In der laufenden Saison gab er in Levi als Halbzeit-Zweiter nach einem schwerem Fehler im zweiten Durchgang auf, in Val d'Isere patzte Schwarz nach Rang neun unten und wurde letztlich 23. "Der Speed passt auch heuer, das habe ich ja im ersten Lauf von Levi schon gezeigt. Ich habe halt bisher nur zwei blöde Fehler gemacht, die gilt es abzustellen", weiß er, was zu tun ist.
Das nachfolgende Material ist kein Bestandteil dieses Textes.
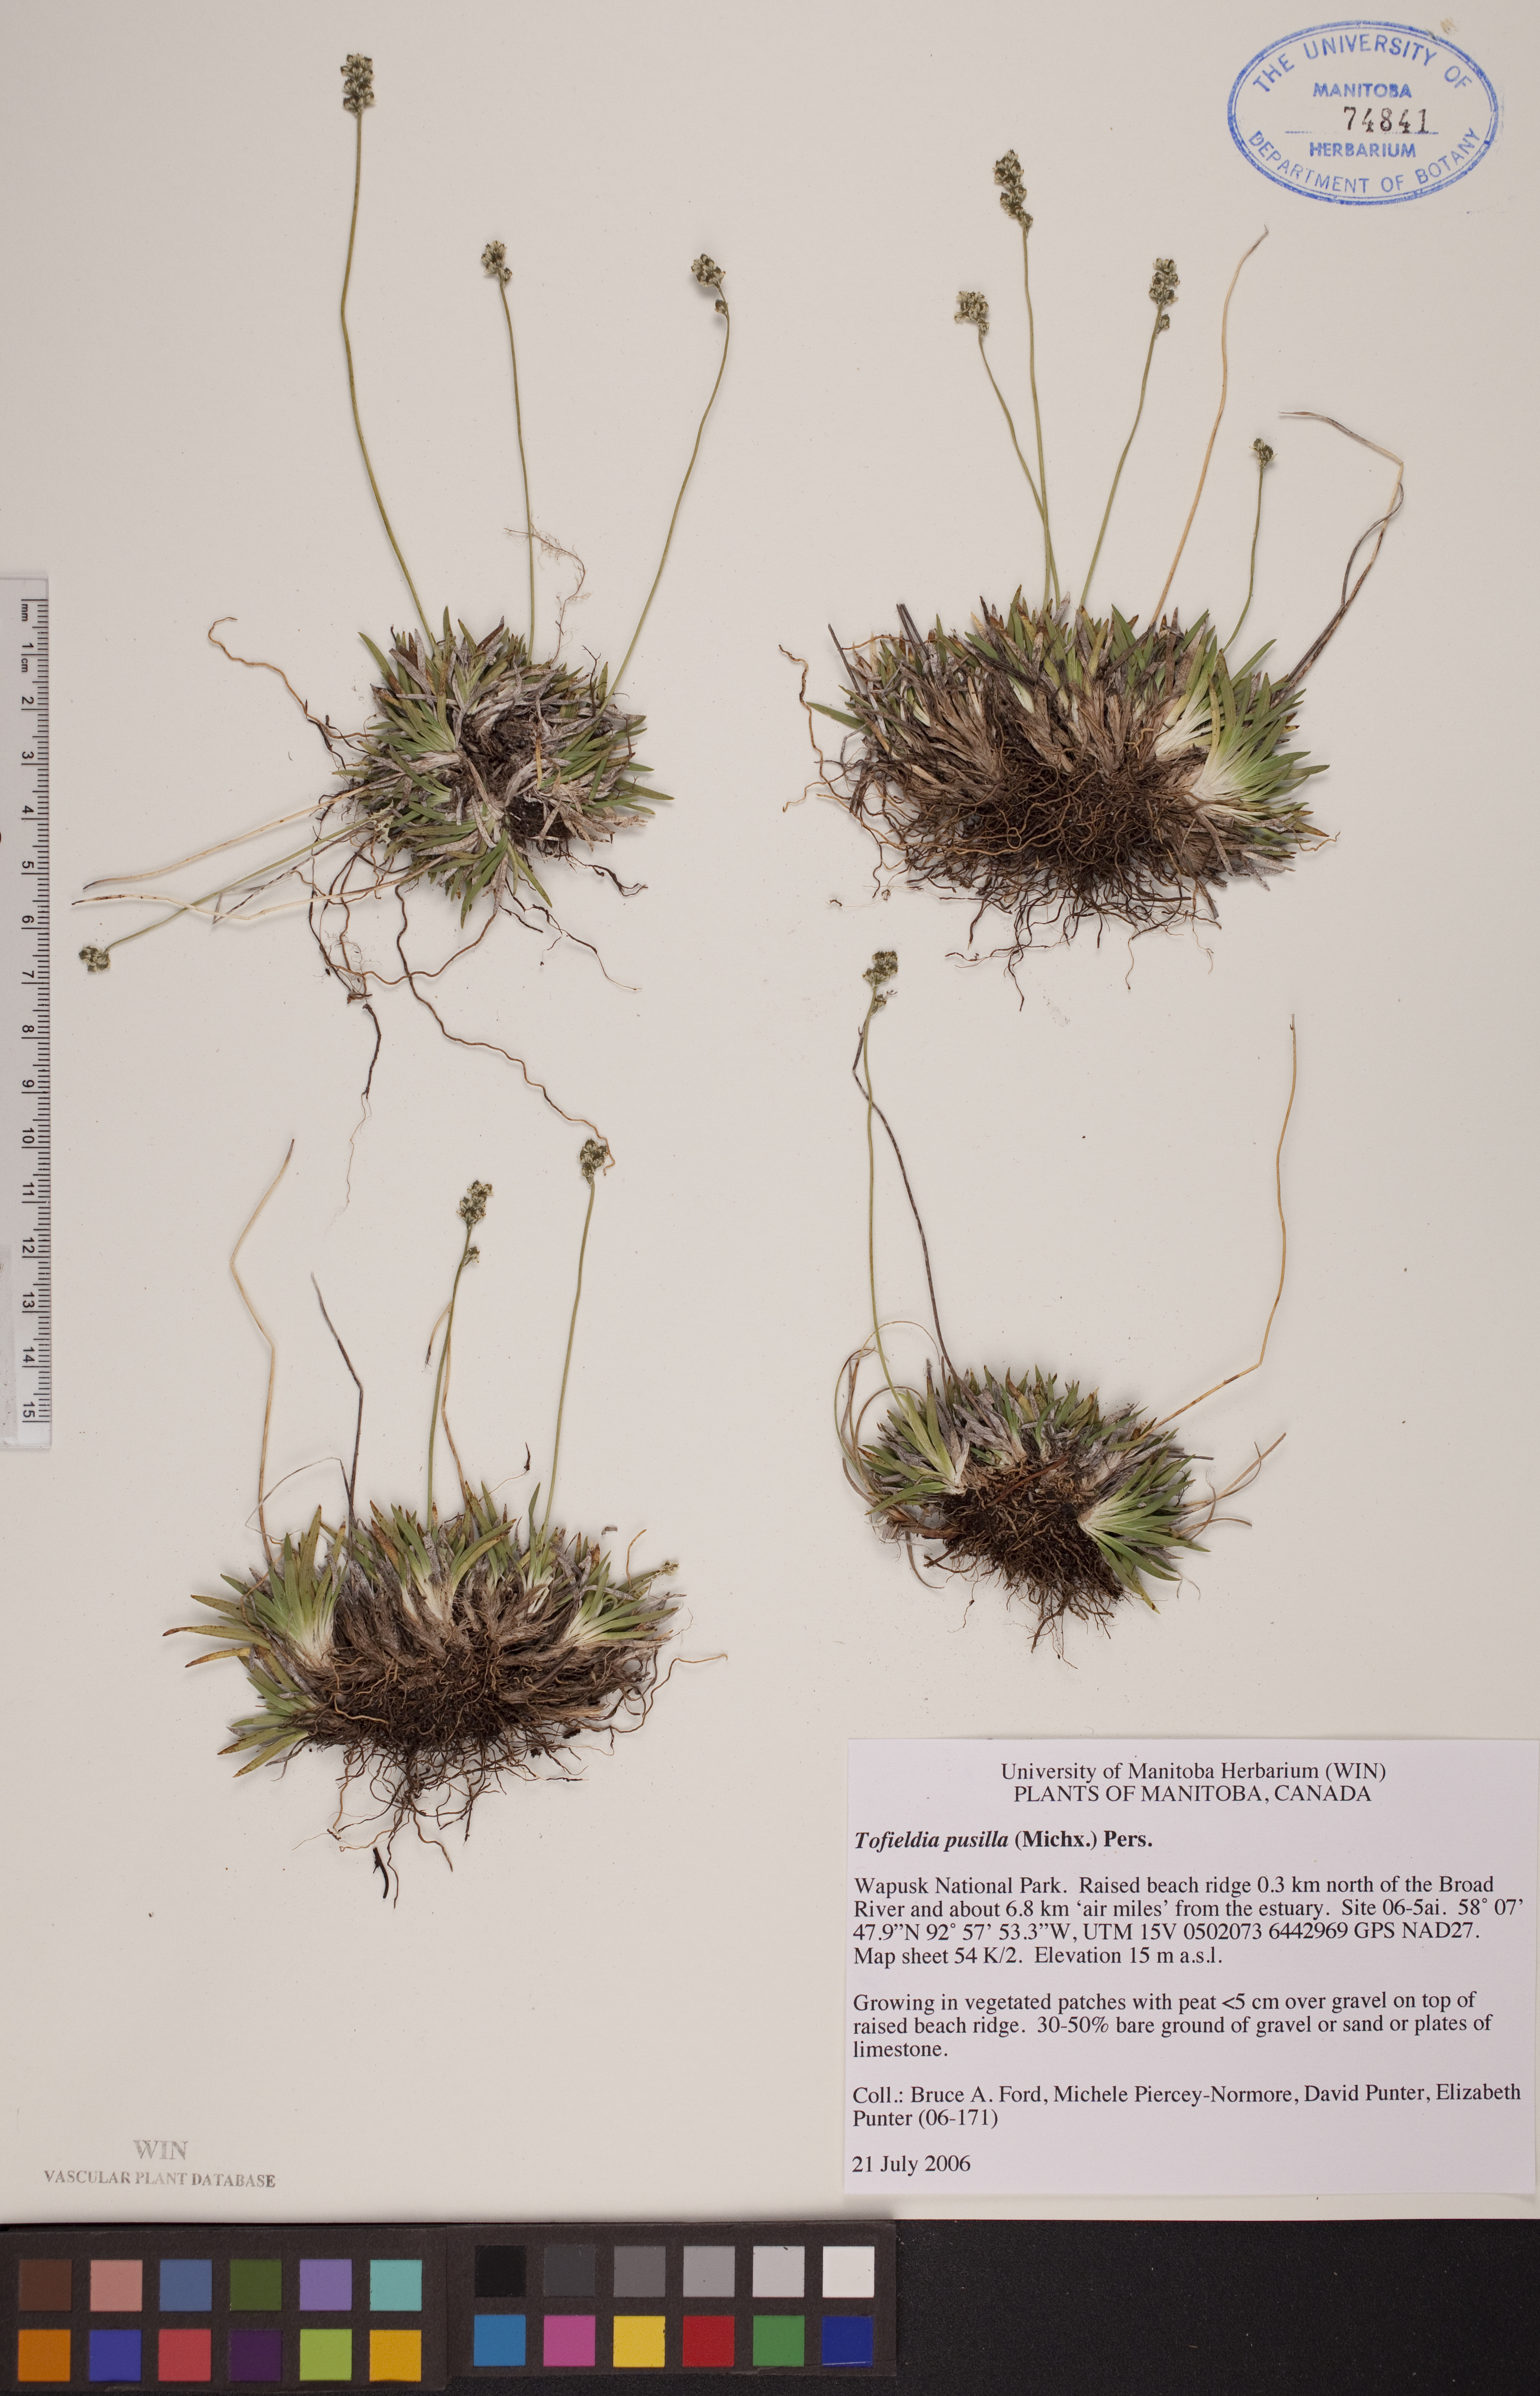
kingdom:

In Madonna schon gewonnen hat Felix Neureuther, 2014 führte er vor Fritz Dopfer einen deutschen Doppelsieg an. Nicht nur deswegen freut sich der Bayer besonders auf das Spektakel. "Madonna ist natürlich ein traumhaftes Rennen, einer der traditionellsten Slaloms", sagte Neureuther, der in Levi Vierter war und in Val d'Isere ausschied. "Ich will die Trainingsleistungen, die ich in letzter Zeit gebracht habe, abrufen. Ich denke, wenn mir das gelingt, schaut es ganz gut aus."